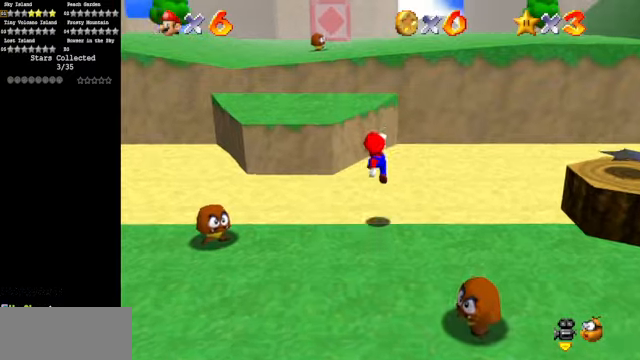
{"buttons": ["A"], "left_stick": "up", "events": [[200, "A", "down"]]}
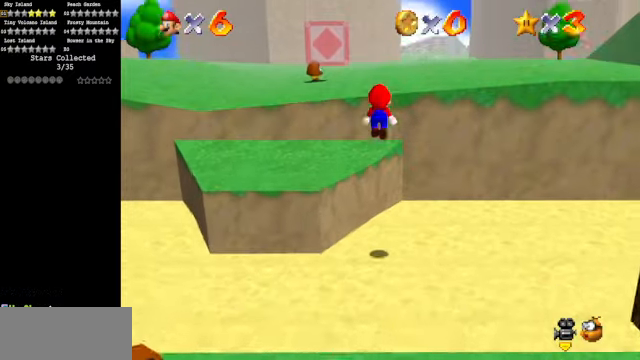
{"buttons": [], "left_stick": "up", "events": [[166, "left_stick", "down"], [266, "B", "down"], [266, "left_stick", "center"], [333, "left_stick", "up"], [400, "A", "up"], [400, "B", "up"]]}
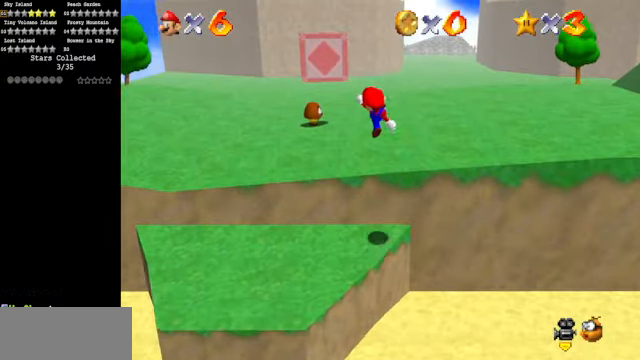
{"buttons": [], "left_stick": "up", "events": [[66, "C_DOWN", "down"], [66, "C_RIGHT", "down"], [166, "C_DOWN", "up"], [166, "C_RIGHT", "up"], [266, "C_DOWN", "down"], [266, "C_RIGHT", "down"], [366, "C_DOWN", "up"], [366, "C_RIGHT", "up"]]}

◆ ◆ ◆ ◆

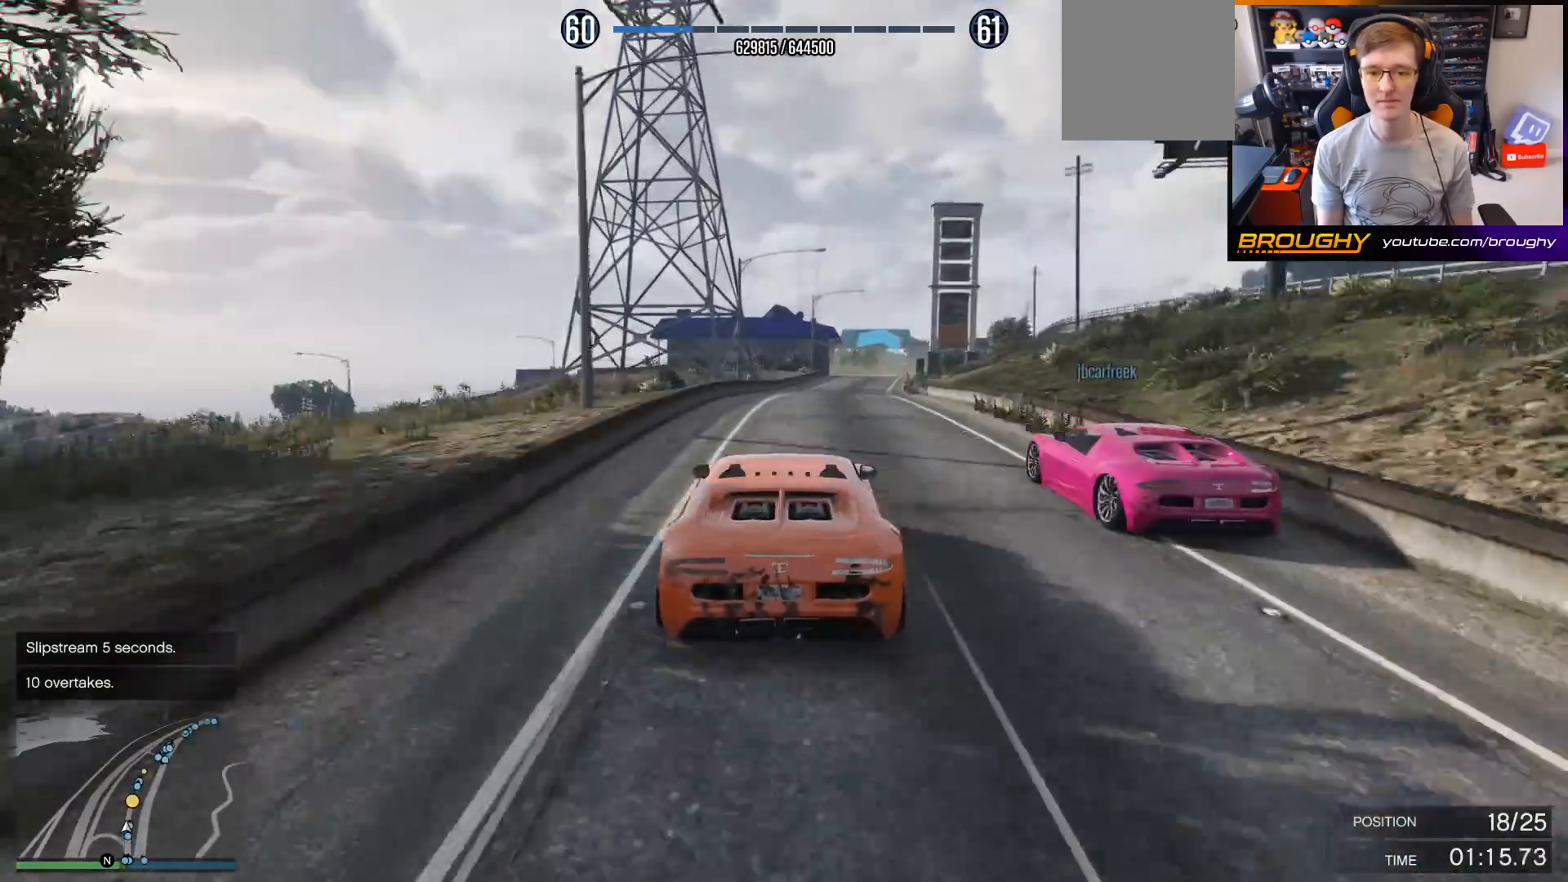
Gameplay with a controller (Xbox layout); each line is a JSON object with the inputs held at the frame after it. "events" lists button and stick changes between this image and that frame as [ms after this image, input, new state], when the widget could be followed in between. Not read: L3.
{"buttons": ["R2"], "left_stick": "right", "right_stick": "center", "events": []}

◆ ◆ ◆ ◆

Task brief
Read through the entries and copy each line in which "center" appears.

Answer space
{"buttons": [], "left_stick": "up", "events": [[166, "left_stick", "down"], [266, "B", "down"], [266, "left_stick", "center"], [333, "left_stick", "up"], [400, "A", "up"], [400, "B", "up"]]}
{"buttons": ["R2"], "left_stick": "right", "right_stick": "center", "events": []}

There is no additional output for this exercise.